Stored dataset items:
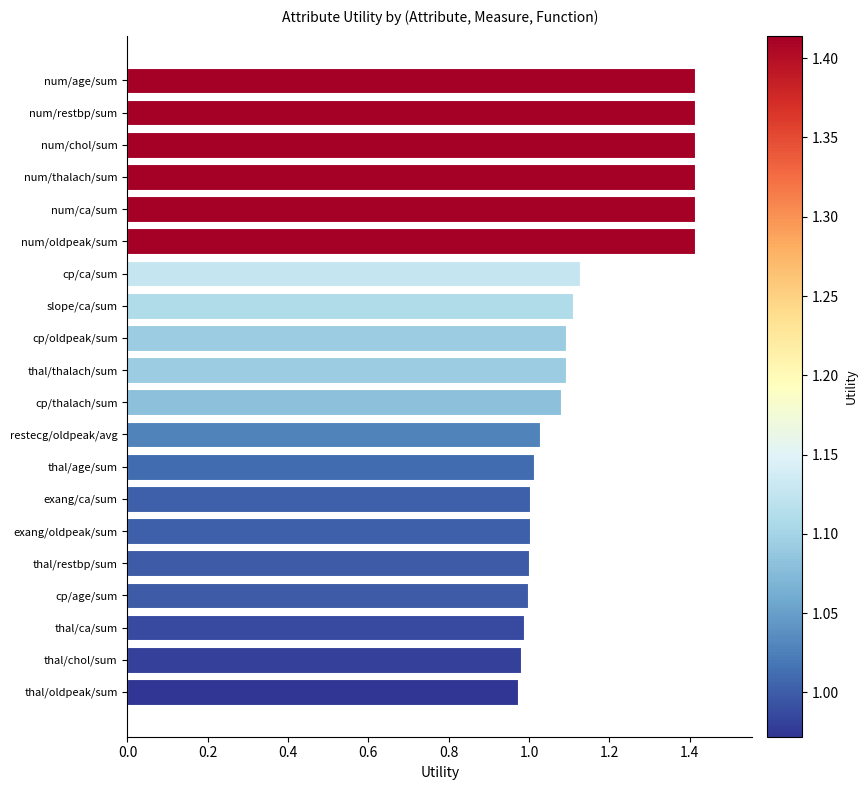

What is the ratio of the value at num/chol/sum to the value at cp/ca/sum?

1.3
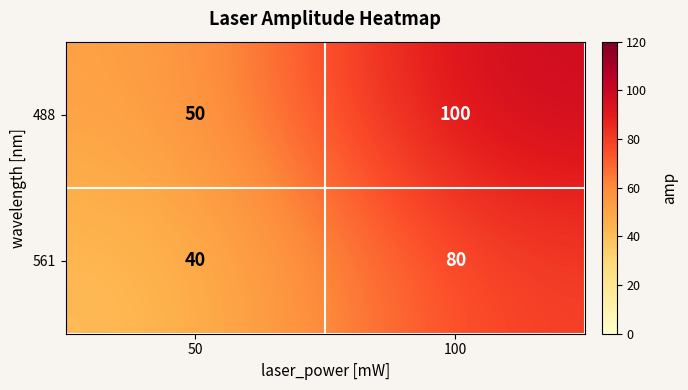

Reading right to left, list all the values displayed in this chart.

488: 100=100	50=50
561: 100=80	50=40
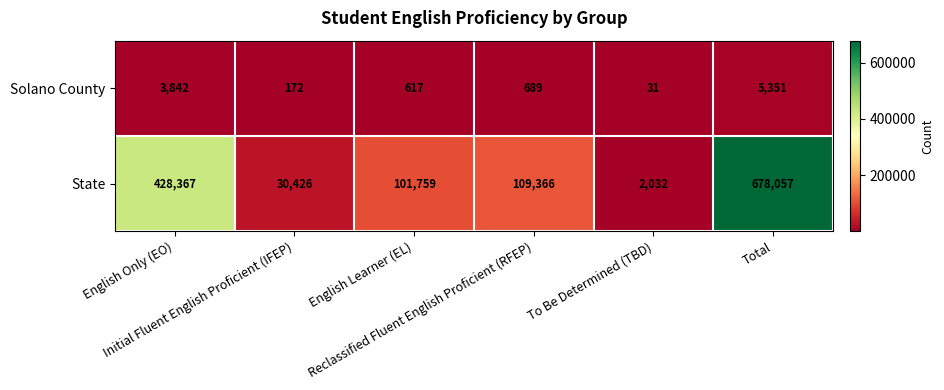

Which series has the largest total across all categories?

State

- INSTRUCTIONS FOR THE TASK: Change "largest" to "highest" throughout the data above and keep everything else the same. Please leave the pictures out of your answer.

- SOLUTION TO THE EXERCISE:
What is the ratio of the value at num/chol/sum to the value at cp/ca/sum?

1.3

Reading right to left, list all the values displayed in this chart.

488: 100=100	50=50
561: 100=80	50=40

Which series has the highest total across all categories?

State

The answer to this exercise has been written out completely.